* Directive *
Put every line of text from the data below into a numbered list, omitting any blank lines. Do not include the pictures in your answer.

Collected data:
[Start of section]

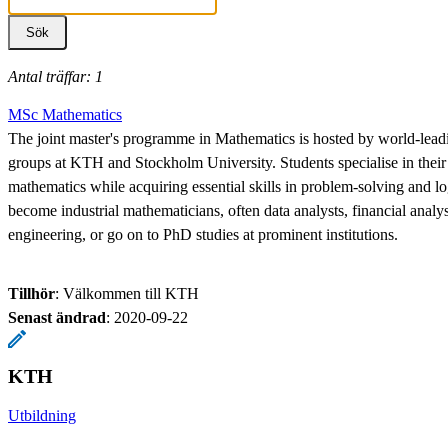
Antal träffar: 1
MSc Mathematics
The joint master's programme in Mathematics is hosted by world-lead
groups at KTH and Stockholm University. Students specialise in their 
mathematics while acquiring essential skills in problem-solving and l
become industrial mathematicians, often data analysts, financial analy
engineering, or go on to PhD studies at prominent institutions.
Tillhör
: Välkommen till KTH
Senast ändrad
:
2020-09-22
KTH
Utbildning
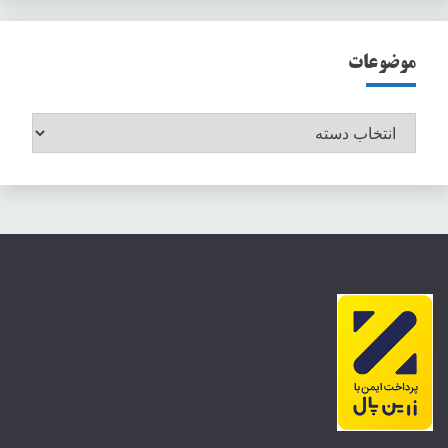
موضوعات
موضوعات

[End of section]

* Expected output *
1. Antal träffar: 1
2. MSc Mathematics
3. The joint master's programme in Mathematics is hosted by world-lead
4. groups at KTH and Stockholm University. Students specialise in their 
5. mathematics while acquiring essential skills in problem-solving and l
6. become industrial mathematicians, often data analysts, financial analy
7. engineering, or go on to PhD studies at prominent institutions.
8. Tillhör
9. : Välkommen till KTH
10. Senast ändrad
11. :
12. 2020-09-22
13. KTH
14. Utbildning
15. موضوعات
16. موضوعات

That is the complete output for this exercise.